The big picture: in celebration of youthful freedom

Sven Jacobsen’s photographs ask interesting questions about innocence and bliss. A new book concentrates on images of youthful freedom; teenagers scale fences and climb trees and plunge into lakes, they skateboard and snog and do headstands and backflips and laugh like they will never, ever stop. Any of the pictures might lead advertising campaigns for spring water or blue jeans or perfume – Jacobsen has worked as a commercial photographer for multinational corporations and knows all the seductive emotions – but there is, too, an extra edge of intimacy and challenge at work. They invite you to recall moments when you felt as alive as the people – family members, friends and models – he depicts. He calls his collection Like Birds.

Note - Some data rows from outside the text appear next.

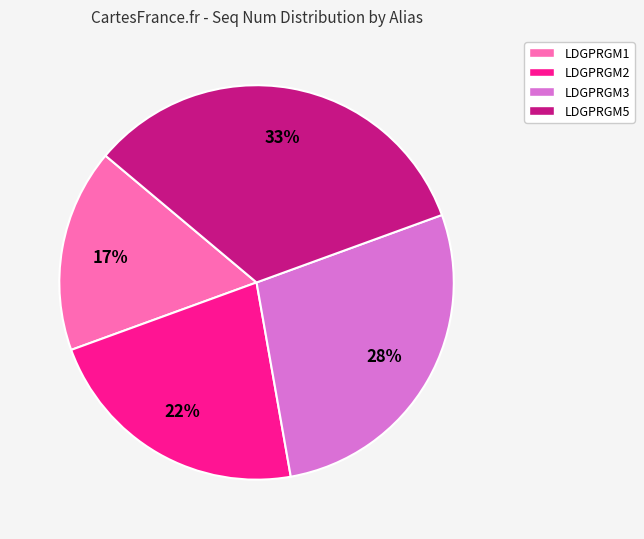

To the nearest percent, what is the combined percentage of LDGPRGM2 and LDGPRGM1?

39%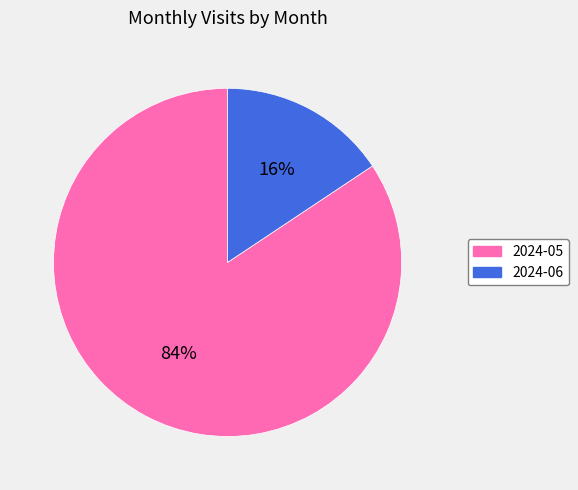

Which has a higher value, 2024-06 or 2024-05?

2024-05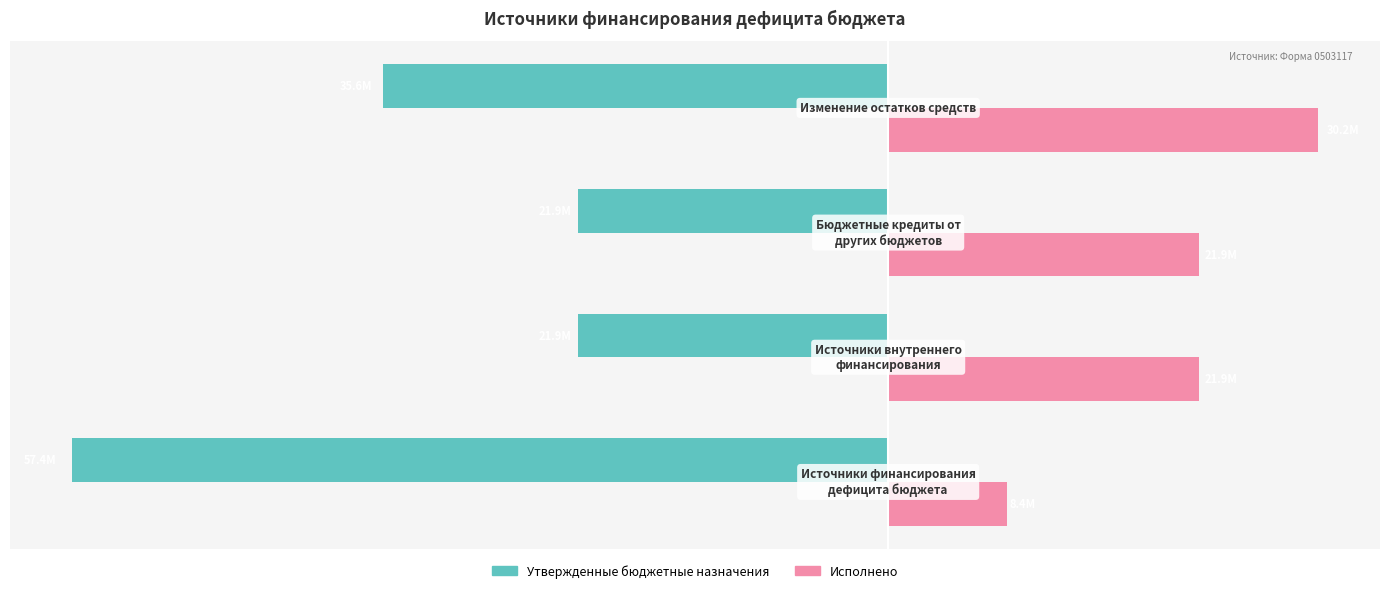

List the series in order of their overall mean, lowest first.

Утвержденные бюджетные назначения, Исполнено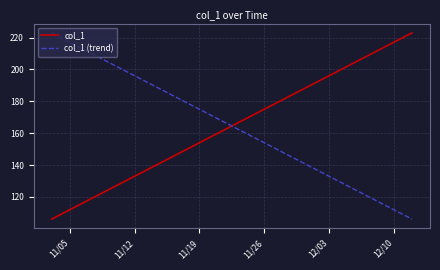

Which series ends up on top after the final intersection of col_1 and col_1 (trend)?

col_1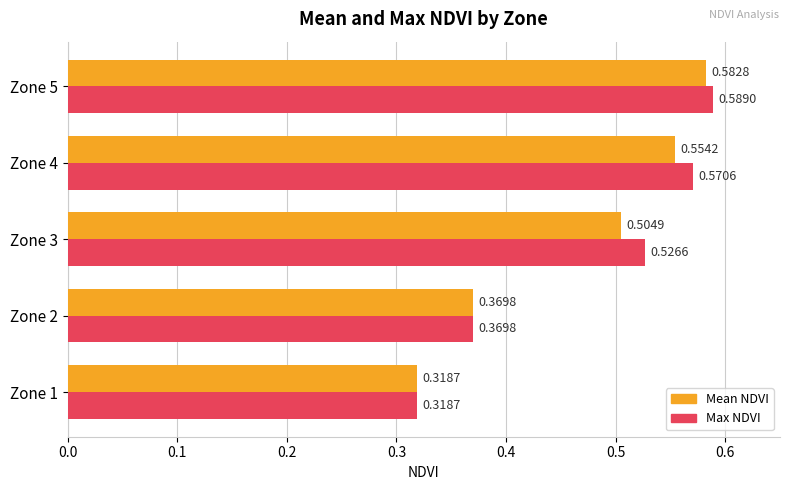

Between Zone 2 and Zone 5, which series saw the biggest shift?

Max NDVI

Jacobsen suggests that when he takes the pictures he is looking always for the “flow of beauty” that might unite the figure with the landscape, a sense of subject and background dissolved. He likens his process to surfing, letting a wave take over and seeing where it takes you. This picture of the underwater swimmer is typical. He captions it as a “painting” for good reason – the scene carries visual reminders of a pre-Raphaelite Ophelia, but the young woman here is very much alive, in her element, not yet ready to break the glassy surface of the water, holding her breath for dear life.

Like Birds carefully excludes almost all reference to time and place; you look in vain for a screen or a pocketed phone or a trademark. The holiday mood hardly changes as the images progress; there seem few serpents in the small paradises that Jacobsen seeks. The images, in this sense, become something of a test for more world-weary eyes: what if life were always lived in the moment, like this? And: can you ever have too much of a good thing?